As Christians, we are to follow our Savior to the cross, but amazingly, the Christian does not lovingly sacrifice himself for a dead man rotting in some tomb—some constant reminder of our own terrible fate and the fruitlessness of our efforts; no, the Christian loves every day because our sacrificed Savior burst out of His tomb on the third day and showed us the true, immeasurable power of the love between God the Father and His only begotten Son. Christian life, is about being so sure Christ is alive, we can let others kill us with their selfishness and jealousy and hate. We can live in a world which despises us; we can serve those that hate us; we can love like St. Paul tells us we must because Christ has died and risen to make that love our way of life. This is not an ideal we shoot for; this is the love we die for.
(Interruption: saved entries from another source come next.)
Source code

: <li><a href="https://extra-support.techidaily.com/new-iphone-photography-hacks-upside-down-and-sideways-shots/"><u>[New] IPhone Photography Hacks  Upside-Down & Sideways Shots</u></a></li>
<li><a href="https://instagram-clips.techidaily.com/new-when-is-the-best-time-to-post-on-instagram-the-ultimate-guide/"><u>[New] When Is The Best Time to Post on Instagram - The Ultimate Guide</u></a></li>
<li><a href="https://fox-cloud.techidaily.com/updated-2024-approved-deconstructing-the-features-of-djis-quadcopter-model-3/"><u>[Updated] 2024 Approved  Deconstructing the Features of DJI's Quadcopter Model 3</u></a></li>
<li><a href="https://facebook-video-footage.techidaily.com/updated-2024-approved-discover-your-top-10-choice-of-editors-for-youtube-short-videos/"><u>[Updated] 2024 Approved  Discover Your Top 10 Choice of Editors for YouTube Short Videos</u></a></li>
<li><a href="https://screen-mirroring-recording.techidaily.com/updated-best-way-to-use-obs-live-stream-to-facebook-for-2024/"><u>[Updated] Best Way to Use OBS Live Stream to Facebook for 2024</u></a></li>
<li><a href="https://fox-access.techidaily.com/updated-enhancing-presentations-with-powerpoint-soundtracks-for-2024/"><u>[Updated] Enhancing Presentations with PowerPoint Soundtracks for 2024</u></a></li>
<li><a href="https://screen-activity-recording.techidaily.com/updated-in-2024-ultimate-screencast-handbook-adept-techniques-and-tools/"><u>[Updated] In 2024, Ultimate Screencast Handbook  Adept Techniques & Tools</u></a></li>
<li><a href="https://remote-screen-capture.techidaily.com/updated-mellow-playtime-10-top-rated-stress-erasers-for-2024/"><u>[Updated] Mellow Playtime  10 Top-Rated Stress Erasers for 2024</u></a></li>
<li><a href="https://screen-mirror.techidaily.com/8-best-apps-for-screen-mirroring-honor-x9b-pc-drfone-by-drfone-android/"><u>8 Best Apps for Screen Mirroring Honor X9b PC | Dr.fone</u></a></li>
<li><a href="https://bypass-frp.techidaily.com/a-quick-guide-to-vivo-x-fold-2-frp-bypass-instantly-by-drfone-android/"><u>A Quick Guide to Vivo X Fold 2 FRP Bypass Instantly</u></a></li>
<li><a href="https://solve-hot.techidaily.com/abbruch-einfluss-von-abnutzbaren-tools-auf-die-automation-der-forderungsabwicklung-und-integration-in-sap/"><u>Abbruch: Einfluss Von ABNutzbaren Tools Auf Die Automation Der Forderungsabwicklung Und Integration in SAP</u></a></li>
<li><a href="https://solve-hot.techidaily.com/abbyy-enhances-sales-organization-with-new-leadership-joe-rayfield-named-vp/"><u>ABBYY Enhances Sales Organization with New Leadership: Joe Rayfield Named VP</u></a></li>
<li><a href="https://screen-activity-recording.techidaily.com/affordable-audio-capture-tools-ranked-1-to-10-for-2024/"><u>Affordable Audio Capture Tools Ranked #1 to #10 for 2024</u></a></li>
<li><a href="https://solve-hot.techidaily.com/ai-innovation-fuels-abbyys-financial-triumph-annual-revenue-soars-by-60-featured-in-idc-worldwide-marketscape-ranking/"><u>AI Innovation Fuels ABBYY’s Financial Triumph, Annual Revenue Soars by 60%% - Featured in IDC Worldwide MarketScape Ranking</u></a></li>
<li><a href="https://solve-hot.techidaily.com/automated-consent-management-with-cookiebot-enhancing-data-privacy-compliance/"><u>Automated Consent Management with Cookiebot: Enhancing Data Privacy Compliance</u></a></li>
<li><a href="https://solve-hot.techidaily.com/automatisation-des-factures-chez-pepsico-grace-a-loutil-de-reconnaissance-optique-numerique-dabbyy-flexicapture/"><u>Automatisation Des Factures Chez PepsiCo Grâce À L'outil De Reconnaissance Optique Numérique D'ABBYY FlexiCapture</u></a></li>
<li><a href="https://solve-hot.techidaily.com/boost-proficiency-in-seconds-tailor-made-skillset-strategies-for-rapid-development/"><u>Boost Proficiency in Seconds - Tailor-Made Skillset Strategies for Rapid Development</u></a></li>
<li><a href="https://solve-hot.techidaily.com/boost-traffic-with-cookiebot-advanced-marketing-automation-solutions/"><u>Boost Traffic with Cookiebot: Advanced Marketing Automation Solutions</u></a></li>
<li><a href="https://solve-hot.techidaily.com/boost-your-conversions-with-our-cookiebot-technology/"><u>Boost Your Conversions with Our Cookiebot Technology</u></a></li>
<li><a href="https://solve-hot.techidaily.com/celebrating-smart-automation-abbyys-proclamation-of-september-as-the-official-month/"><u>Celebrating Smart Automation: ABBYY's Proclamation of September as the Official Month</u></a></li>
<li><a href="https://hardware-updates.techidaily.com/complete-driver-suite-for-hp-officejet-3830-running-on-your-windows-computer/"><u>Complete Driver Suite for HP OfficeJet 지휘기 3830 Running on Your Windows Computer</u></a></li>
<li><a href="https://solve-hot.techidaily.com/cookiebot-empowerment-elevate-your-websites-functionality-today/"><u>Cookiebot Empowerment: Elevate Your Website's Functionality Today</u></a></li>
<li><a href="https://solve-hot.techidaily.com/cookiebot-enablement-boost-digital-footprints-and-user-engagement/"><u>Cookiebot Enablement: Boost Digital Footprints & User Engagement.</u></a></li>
Which raises the final question: do we trust that the love of God is enough? For the sake of the world, I pray we do. For when we love this way, when we connect to the throbbing artery of the new creation, we are the vessel through which the Holy Spirit shows our neighbors and family and enemies the love of Christ. The Christian is to walk in and out of this church with the sword of truth in his hand and a well-worn shield that reads, “love or nothing.” Those words can stay on our lips because we know, when all the paper kingdoms of this world pass into the furnace of history, the divine love which death could not extinguish will be the only thing that links now and forever. May you live and die in that true love; may you live and die in Christ.